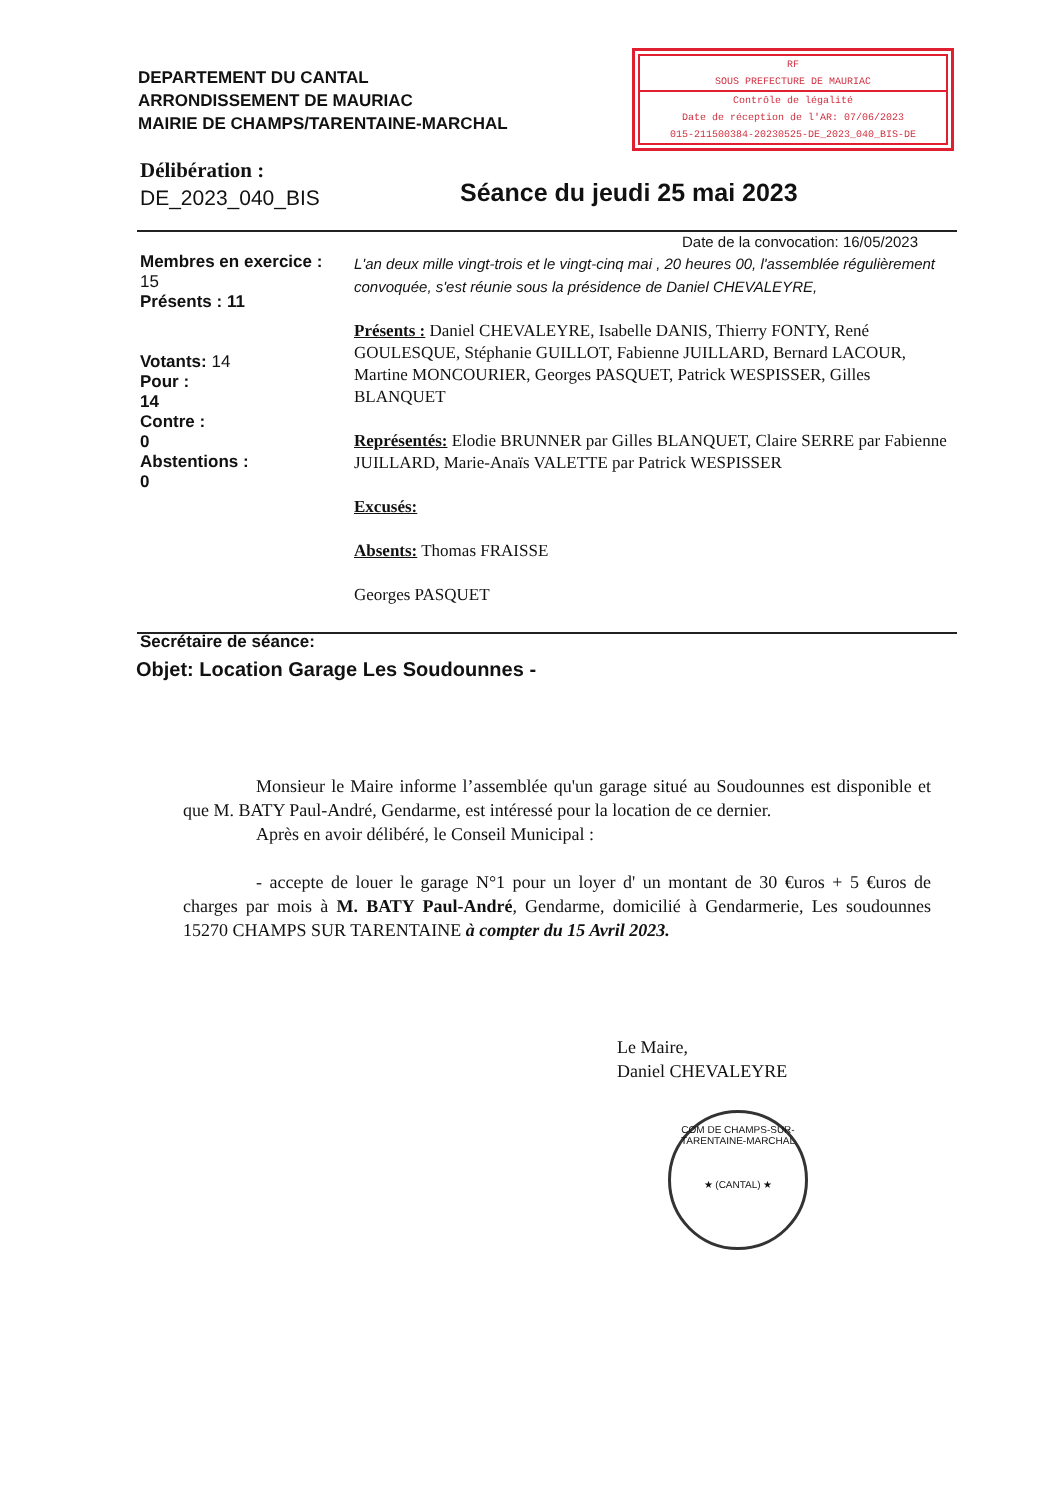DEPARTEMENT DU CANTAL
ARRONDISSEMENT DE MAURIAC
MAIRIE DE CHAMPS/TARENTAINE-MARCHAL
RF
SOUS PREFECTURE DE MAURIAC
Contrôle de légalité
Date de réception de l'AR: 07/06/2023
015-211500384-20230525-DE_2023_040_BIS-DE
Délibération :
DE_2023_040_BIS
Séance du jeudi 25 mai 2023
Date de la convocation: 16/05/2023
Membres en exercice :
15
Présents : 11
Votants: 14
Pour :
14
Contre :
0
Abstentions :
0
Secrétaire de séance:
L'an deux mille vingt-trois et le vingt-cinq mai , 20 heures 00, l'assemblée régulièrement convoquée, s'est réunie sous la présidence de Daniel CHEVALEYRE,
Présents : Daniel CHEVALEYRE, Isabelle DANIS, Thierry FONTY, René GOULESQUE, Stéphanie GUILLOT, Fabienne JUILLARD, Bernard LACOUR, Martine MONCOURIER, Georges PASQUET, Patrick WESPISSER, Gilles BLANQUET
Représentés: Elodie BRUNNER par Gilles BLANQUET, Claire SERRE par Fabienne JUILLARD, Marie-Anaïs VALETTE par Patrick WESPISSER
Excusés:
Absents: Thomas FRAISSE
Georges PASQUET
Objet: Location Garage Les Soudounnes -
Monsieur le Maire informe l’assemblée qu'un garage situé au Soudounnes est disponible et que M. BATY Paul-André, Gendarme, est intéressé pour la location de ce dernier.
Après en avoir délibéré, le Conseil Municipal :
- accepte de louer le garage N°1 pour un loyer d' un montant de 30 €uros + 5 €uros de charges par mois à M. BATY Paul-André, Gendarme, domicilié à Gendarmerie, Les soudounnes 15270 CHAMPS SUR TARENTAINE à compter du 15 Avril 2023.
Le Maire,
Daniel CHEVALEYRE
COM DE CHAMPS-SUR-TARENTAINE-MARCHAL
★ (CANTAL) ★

*****

Work item - Line by line, give the material above again exactly, but without any pictures.

Output of the exercise -
DEPARTEMENT DU CANTAL
ARRONDISSEMENT DE MAURIAC
MAIRIE DE CHAMPS/TARENTAINE-MARCHAL
RF
SOUS PREFECTURE DE MAURIAC
Contrôle de légalité
Date de réception de l'AR: 07/06/2023
015-211500384-20230525-DE_2023_040_BIS-DE
Délibération :
DE_2023_040_BIS
Séance du jeudi 25 mai 2023
Date de la convocation: 16/05/2023
Membres en exercice :
15
Présents : 11
Votants: 14
Pour :
14
Contre :
0
Abstentions :
0
Secrétaire de séance:
L'an deux mille vingt-trois et le vingt-cinq mai , 20 heures 00, l'assemblée régulièrement convoquée, s'est réunie sous la présidence de Daniel CHEVALEYRE,
Présents : Daniel CHEVALEYRE, Isabelle DANIS, Thierry FONTY, René GOULESQUE, Stéphanie GUILLOT, Fabienne JUILLARD, Bernard LACOUR, Martine MONCOURIER, Georges PASQUET, Patrick WESPISSER, Gilles BLANQUET
Représentés: Elodie BRUNNER par Gilles BLANQUET, Claire SERRE par Fabienne JUILLARD, Marie-Anaïs VALETTE par Patrick WESPISSER
Excusés:
Absents: Thomas FRAISSE
Georges PASQUET
Objet: Location Garage Les Soudounnes -
Monsieur le Maire informe l’assemblée qu'un garage situé au Soudounnes est disponible et que M. BATY Paul-André, Gendarme, est intéressé pour la location de ce dernier.
Après en avoir délibéré, le Conseil Municipal :
- accepte de louer le garage N°1 pour un loyer d' un montant de 30 €uros + 5 €uros de charges par mois à M. BATY Paul-André, Gendarme, domicilié à Gendarmerie, Les soudounnes 15270 CHAMPS SUR TARENTAINE à compter du 15 Avril 2023.
Le Maire,
Daniel CHEVALEYRE
COM DE CHAMPS-SUR-TARENTAINE-MARCHAL
★ (CANTAL) ★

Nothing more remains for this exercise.